§ Yazılı talimat 1:
Gezi davasıyla ilgili metinde adı geçen bütün kişileri sırala.

Gezi direnişinde yaralanan Akın Can, Kazım Arslan, Duran Eren Şahin ifadelerde,
polisin hedef gözeterek attığı gaz kapsülü sonucunda yaralandıklarını
ve saatlerce ambulans beklediklerini; gönüllü hekimlerin müdahalesi sayesinde
kalıcı hasar kalmadığını söylediler.

Tanık ifadelerinin ardından ATO’nun Avukatı Ziynet Özçelik savunmasında,

“Gezi direnişinde Sağlık Bakanlığı görevlendirmesi ile revir tespiti yapılmaya çalışıldı.
Sağlık Bakanlığı personeli, revir olmadığını kayıtlara geçti. Anlatılanlardan da anlaşılacağı üzere verilen sağlık hizmeti ilk yardımdır. Bakanlığın iddia ettiği gibi düzenli sağlık hizmeti sunan bir kuruluş yoktur. Sağlık Bakanlığı yeterli hizmeti vermediği için gönüllü hekimler ilk yardım hizmeti sundu.” diyerek davanın reddini talep etti.

Ankara 23. Asliye Hukuk Mahkemesi’nde görülen davanın reddine karar verildi.

Duruşma sonrası Adliye önünde açıklama yapan ATO Yönetim Kurulu Başkanı Çetin Atasoy,

“Gezi Parkı protestoları sırasında, Sağlık Bakanlığı yaralılara müdahalede etkisiz kalmıştır.
Bu dava ile ‘iyi hekimlik’ değerlerinin yargılanamayacağı kanıtlandı. Bizler acil durumlarda hiçbir merciden izin almak zorunda değiliz. Özgür hekimlik ve iyi hekimlik adına hayırlı olsun.”
dedi.

TTB Başkanı Dr. Bayazıt İlhan da “ İnsanlık yararına hekimlik değerleriyle toplumun buluşması engellenmeye çalışıldı ama boşa çıktı. İnsanlık yararına hekimlik yapmak suç ilan edilemez” diye konuştu.

[Bir koleksiyona ait satırlar]
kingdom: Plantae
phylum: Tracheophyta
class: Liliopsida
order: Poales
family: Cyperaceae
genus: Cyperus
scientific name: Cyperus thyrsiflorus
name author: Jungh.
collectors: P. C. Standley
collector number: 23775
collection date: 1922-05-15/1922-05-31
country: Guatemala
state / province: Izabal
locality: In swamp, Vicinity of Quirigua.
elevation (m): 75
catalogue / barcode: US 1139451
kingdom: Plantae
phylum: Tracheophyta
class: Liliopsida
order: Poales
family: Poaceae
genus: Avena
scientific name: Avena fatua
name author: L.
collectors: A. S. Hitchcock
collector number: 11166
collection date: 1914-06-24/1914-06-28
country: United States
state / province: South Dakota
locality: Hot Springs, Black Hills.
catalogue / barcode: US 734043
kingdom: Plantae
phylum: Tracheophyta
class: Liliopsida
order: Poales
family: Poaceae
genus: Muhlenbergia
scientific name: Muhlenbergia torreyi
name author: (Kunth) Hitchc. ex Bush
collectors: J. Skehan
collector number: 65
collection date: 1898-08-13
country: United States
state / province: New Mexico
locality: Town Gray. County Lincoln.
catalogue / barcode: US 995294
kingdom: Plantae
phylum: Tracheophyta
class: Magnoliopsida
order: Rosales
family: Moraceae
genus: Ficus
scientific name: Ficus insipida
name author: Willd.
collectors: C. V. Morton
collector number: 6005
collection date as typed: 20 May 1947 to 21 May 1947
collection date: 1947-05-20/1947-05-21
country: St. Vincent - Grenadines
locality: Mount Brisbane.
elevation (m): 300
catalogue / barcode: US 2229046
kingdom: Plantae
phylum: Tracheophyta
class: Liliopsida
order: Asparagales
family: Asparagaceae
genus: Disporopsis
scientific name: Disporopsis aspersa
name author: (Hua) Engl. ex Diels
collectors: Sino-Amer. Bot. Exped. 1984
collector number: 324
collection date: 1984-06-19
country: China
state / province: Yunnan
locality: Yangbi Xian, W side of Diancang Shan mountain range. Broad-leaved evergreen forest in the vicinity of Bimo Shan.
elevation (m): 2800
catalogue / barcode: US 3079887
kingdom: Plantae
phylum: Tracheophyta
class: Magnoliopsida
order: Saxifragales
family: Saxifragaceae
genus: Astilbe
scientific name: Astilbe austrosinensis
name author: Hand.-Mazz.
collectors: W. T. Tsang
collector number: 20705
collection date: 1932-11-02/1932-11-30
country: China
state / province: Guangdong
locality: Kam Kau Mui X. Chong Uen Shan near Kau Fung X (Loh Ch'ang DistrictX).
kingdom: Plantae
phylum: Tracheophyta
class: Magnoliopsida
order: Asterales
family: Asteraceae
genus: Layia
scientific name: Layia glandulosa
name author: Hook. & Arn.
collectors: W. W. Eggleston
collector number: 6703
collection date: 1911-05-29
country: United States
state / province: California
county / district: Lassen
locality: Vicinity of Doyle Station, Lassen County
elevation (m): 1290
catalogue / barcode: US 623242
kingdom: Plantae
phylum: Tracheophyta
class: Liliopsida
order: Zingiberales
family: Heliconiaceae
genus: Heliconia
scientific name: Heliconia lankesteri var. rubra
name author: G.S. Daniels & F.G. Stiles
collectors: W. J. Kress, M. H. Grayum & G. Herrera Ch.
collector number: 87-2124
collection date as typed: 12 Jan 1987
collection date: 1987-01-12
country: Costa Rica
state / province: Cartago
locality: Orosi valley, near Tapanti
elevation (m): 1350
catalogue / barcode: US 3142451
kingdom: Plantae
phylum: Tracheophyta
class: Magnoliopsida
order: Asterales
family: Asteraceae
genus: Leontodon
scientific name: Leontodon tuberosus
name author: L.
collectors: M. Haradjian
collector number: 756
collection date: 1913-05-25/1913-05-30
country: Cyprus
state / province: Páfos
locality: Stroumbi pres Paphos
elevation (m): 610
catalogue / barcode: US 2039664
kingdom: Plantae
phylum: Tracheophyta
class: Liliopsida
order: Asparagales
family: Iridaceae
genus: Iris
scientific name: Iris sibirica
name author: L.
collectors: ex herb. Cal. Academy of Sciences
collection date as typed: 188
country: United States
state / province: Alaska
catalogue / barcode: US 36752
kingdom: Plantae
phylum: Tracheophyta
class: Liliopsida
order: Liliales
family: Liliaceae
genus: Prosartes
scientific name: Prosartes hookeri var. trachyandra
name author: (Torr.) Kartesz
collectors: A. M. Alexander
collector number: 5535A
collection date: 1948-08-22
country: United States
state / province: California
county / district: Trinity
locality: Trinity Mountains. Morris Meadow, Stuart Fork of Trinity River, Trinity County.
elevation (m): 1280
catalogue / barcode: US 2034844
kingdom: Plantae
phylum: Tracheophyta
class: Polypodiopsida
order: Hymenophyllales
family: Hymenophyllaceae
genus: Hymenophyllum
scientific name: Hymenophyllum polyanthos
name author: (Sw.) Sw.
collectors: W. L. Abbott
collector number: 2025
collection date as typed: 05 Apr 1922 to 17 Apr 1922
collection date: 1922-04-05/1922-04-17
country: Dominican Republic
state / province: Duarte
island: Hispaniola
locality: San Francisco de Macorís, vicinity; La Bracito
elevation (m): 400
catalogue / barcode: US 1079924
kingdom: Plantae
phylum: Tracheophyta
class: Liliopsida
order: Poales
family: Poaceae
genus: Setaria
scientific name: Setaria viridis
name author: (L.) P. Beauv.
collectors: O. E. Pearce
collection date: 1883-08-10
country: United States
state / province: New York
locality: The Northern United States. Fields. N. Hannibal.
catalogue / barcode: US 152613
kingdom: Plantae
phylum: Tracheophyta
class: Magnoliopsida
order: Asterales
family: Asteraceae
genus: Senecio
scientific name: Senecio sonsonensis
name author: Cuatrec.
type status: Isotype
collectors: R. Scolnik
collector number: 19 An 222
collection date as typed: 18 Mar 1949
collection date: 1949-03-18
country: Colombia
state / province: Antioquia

§ Yazılı talimat 2:
Koleksiyon satırlarında en baştan "collector number: 6005" ifadesinin geçtiği satıra kadar her şeyi, iki uç da dahil, numaralı bir listeye dönüştür. Boş satırları listeye alma.

§ Eksiksiz yanıt 1:
- Akın Can
- Kazım Arslan
- Duran Eren Şahin
- Ziynet Özçelik
- Çetin Atasoy
- Bayazıt İlhan

§ Eksiksiz yanıt 2:
1. kingdom: Plantae
2. phylum: Tracheophyta
3. class: Liliopsida
4. order: Poales
5. family: Cyperaceae
6. genus: Cyperus
7. scientific name: Cyperus thyrsiflorus
8. name author: Jungh.
9. collectors: P. C. Standley
10. collector number: 23775
11. collection date: 1922-05-15/1922-05-31
12. country: Guatemala
13. state / province: Izabal
14. locality: In swamp, Vicinity of Quirigua.
15. elevation (m): 75
16. catalogue / barcode: US 1139451
17. kingdom: Plantae
18. phylum: Tracheophyta
19. class: Liliopsida
20. order: Poales
21. family: Poaceae
22. genus: Avena
23. scientific name: Avena fatua
24. name author: L.
25. collectors: A. S. Hitchcock
26. collector number: 11166
27. collection date: 1914-06-24/1914-06-28
28. country: United States
29. state / province: South Dakota
30. locality: Hot Springs, Black Hills.
31. catalogue / barcode: US 734043
32. kingdom: Plantae
33. phylum: Tracheophyta
34. class: Liliopsida
35. order: Poales
36. family: Poaceae
37. genus: Muhlenbergia
38. scientific name: Muhlenbergia torreyi
39. name author: (Kunth) Hitchc. ex Bush
40. collectors: J. Skehan
41. collector number: 65
42. collection date: 1898-08-13
43. country: United States
44. state / province: New Mexico
45. locality: Town Gray. County Lincoln.
46. catalogue / barcode: US 995294
47. kingdom: Plantae
48. phylum: Tracheophyta
49. class: Magnoliopsida
50. order: Rosales
51. family: Moraceae
52. genus: Ficus
53. scientific name: Ficus insipida
54. name author: Willd.
55. collectors: C. V. Morton
56. collector number: 6005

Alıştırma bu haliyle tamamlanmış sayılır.